Honors and Gifted and Talented Programs

For advanced and above-average intelligent high school students, taking classes in or entering an honors or gifted and talented program could be the best thing for them academically. Taking classes that are more challenging, interacting with similarly smart students and being taught by teachers trained in dealing with honors or GT kids can raise their grades, help them get into a competitive college and boost their self esteem. Each GT or honors program differs by school, so before you place your child in the program, learn more about it by speaking with the teachers or administrators.

A basic public school curriculum can also vary dramatically from state to state. But generally, public schools require students to take four English classes, typically in language arts and literature; three science classes including biology, chemistry and physics; four mathematics classes including pre-algebra, algebra I and II and trigonometry; four social studies classes including world history, U.S. history, government and economics and accounting and a variety of electives and physical education classes. For students that are recognized as gifted and talented, or in honors classes, they might take advanced versions of these courses like geology, calculus, statistics and advanced English.

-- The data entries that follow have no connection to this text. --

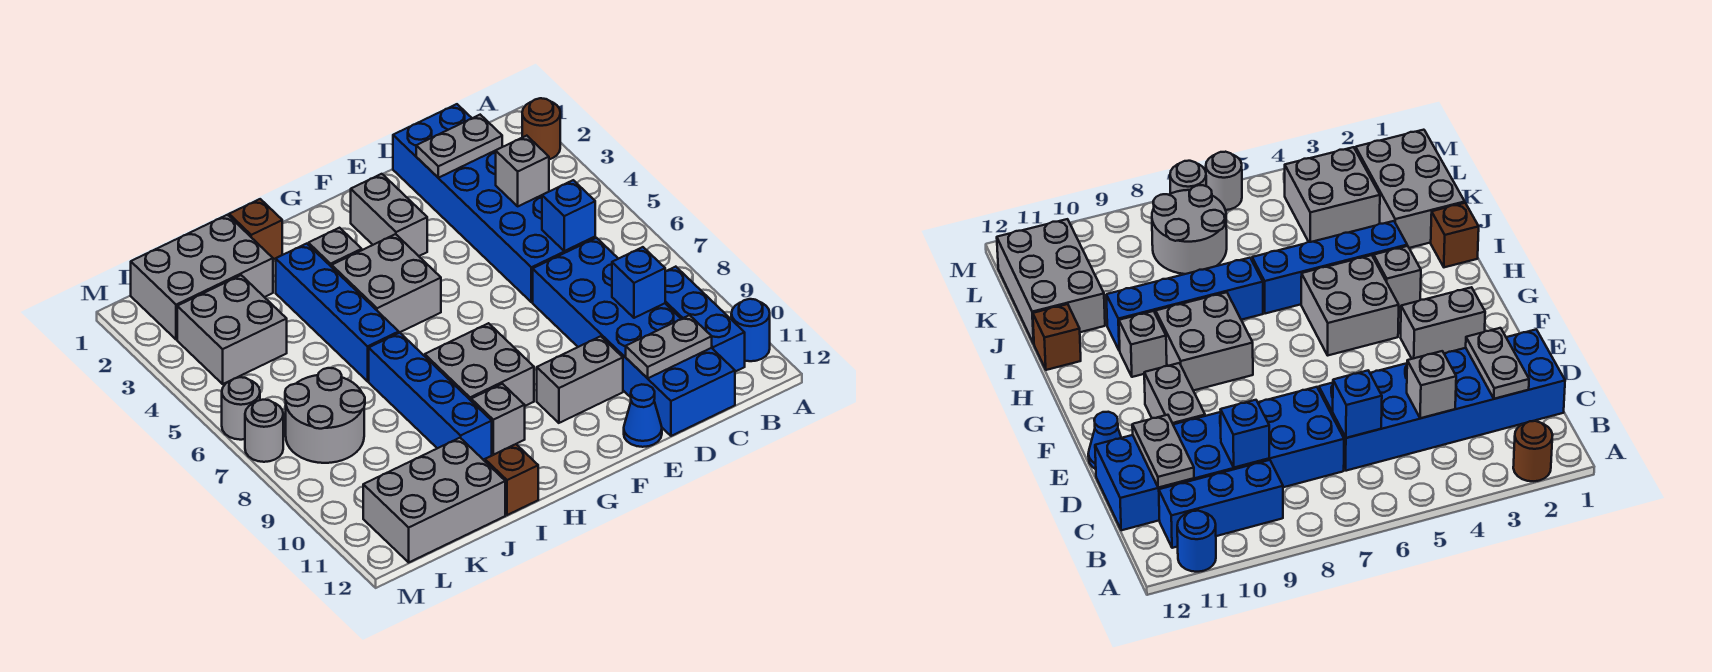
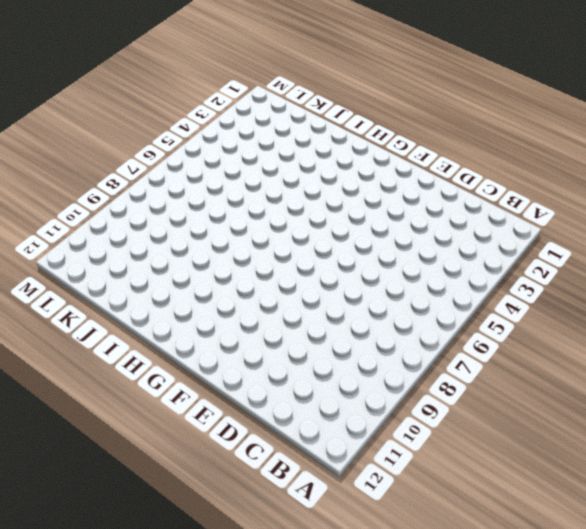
none -> brown 1x1 round brick [522,98,560,159]
none -> blue 1x1 round brick [731,299,770,361]
none -> blue 1x3 brick [665,267,745,372]

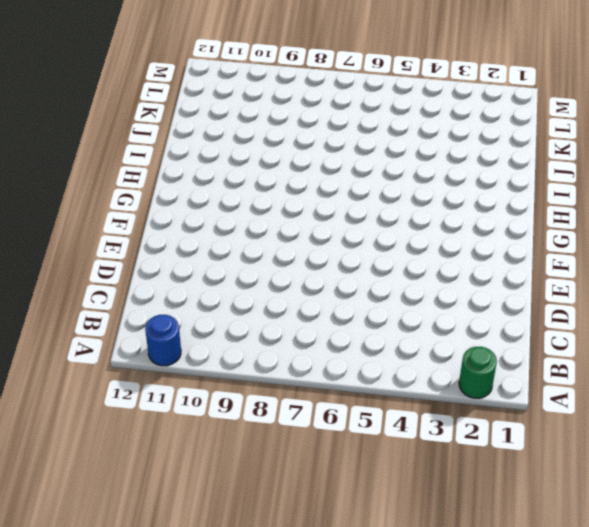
green 1x1 round brick [459,347,497,398] -> brown 1x1 round brick [522,98,560,159]
none -> blue 1x3 brick [665,267,745,372]
none -> blue 2x6 brick [393,104,595,302]
none -> blue 2x6 brick [533,238,735,436]

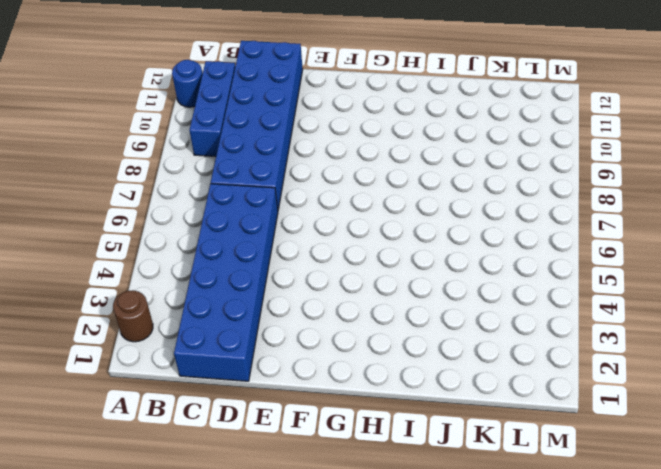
none -> grey 1x2 brick [537,336,623,423]
none -> blue 1x1 cone [624,384,662,447]
none -> grey 1x2 brick [351,174,427,256]

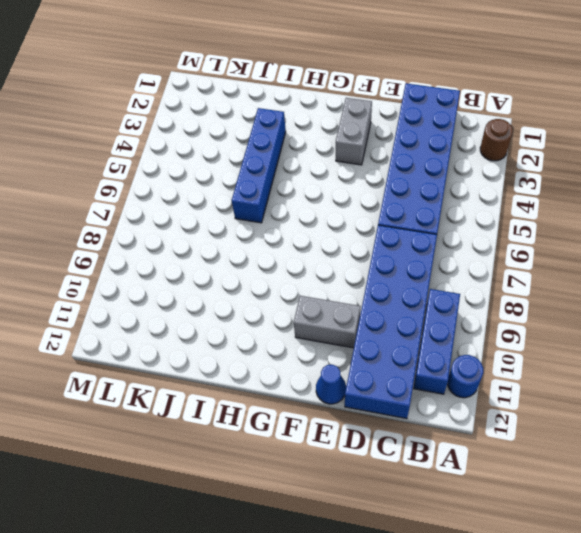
none -> grey 2x2 brick [332,234,441,333]
none -> grey 2x2 brick [425,323,534,406]
none -> grey 1x1 brick [308,228,362,267]

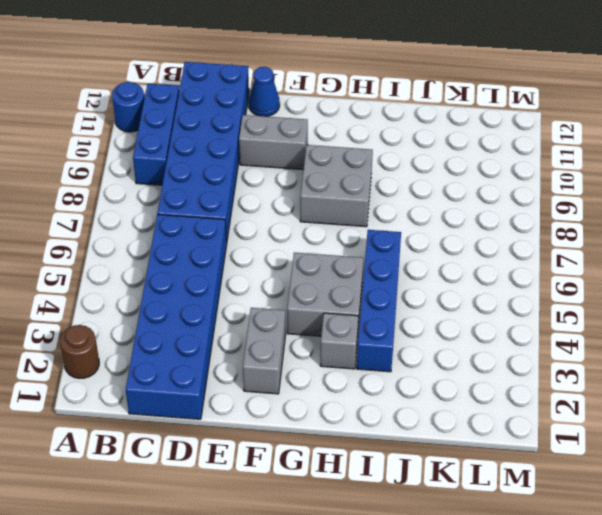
none -> grey 1x1 brick [471,384,525,455]
none -> brown 1x1 brick [229,199,282,259]
none -> blue 1x4 brick [369,333,492,460]

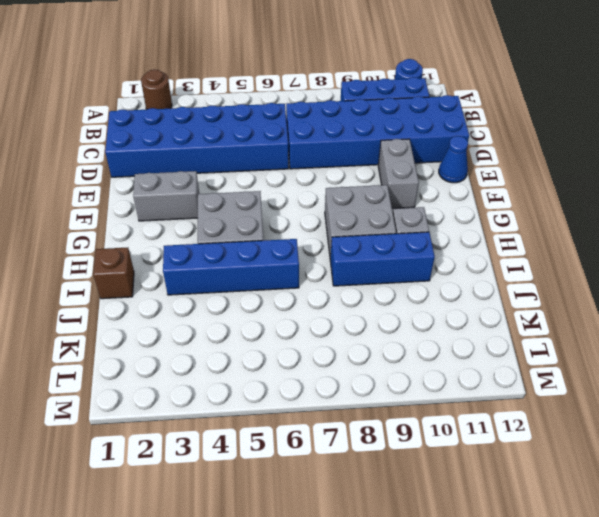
blue 1x3 brick [330,232,435,286] -> blue 1x4 brick [369,333,492,460]
none -> grey 1x1 brick [308,228,362,267]
none -> brown 1x1 brick [485,444,538,515]
none -> grey 2x3 brick [131,215,273,340]

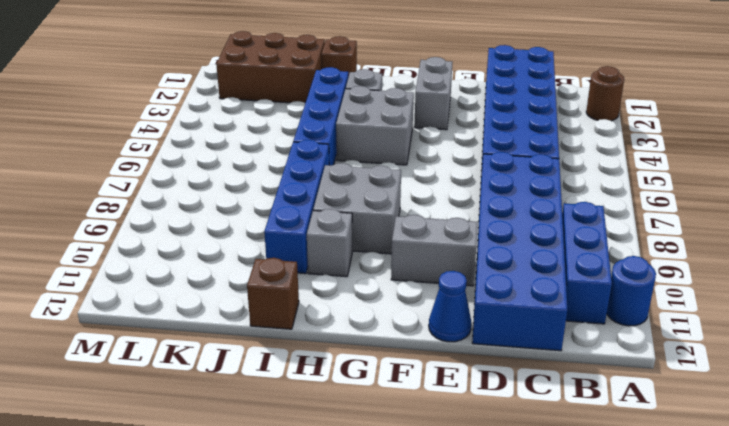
brown 2x3 brick [216,31,325,103] -> grey 2x3 brick [131,215,273,340]
none -> grey 2x3 brick [363,438,505,562]
none -> grey 2x2 brick [177,275,287,384]
none -> grey 2x2 round brick [285,368,365,463]

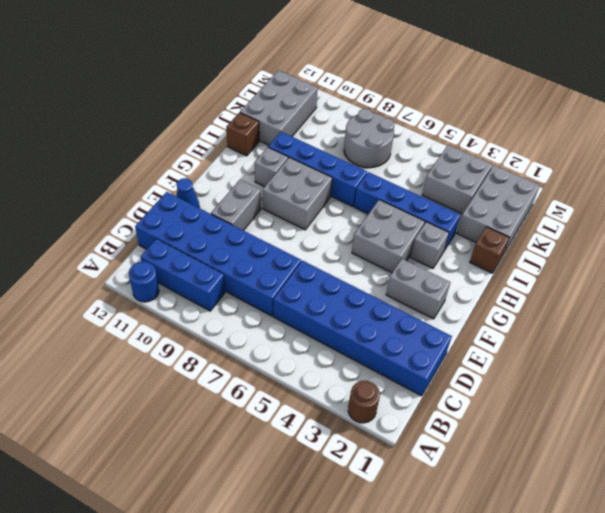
none -> grey 1x1 round brick [222,377,260,440]
none -> grey 1x1 round brick [245,400,283,462]
none -> grey 1x2 plate [416,115,502,178]

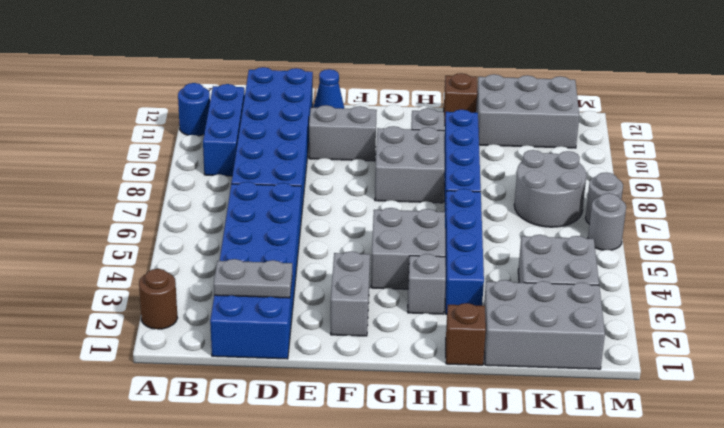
none -> grey 1x1 brick [496,136,549,206]
none -> blue 1x1 brick [542,180,595,251]
none -> blue 1x1 brick [612,247,665,318]

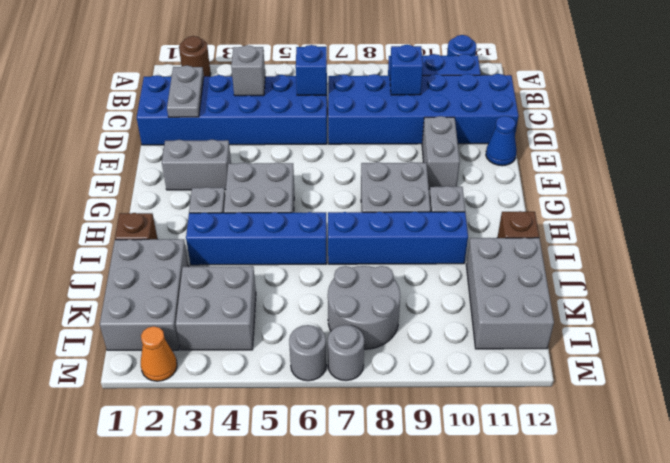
orange 1x1 cone [141,326,177,381] -> none
none -> grey 1x2 plate [626,315,712,378]

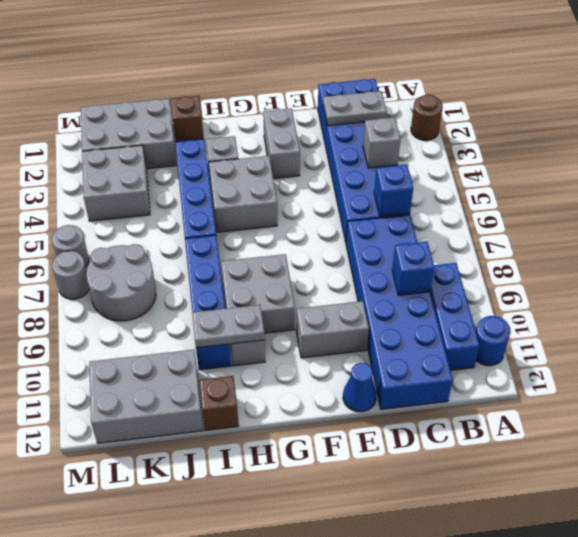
grey 1x2 plate [192,305,265,348] -> grey 1x2 plate moved to [626,315,712,378]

There are several forms of GT and honors programs. An enrichment style program keeps the gifted student in the same classroom as their peers, but provides them with extra material or homework to challenge them. Accelerated programs often skip a gifted student ahead to grades that provide more appropriate material that matches their abilities. Full time separate GT or honors classes group all the gifted students into their own classrooms and provide them with highly trained teachers that are better equipped to meet their educational needs. Advanced Placement (AP) classes are another way for gifted students to be academically challenged. Students are provided with college level material and if they pass the end of course exam, can receive college credit for the class.

Currently there is no recognized standard for identifying gifted and talented or honors students. Some schools use grade point averages, IQ test scores and standardized test scores as measures of intelligence and ability to participate in the program. The use of IQ tests has been a highly controversial subject since the inception of GT programs and has traditionally been viewed as elitist, biased or simply poor indicators of true intelligence.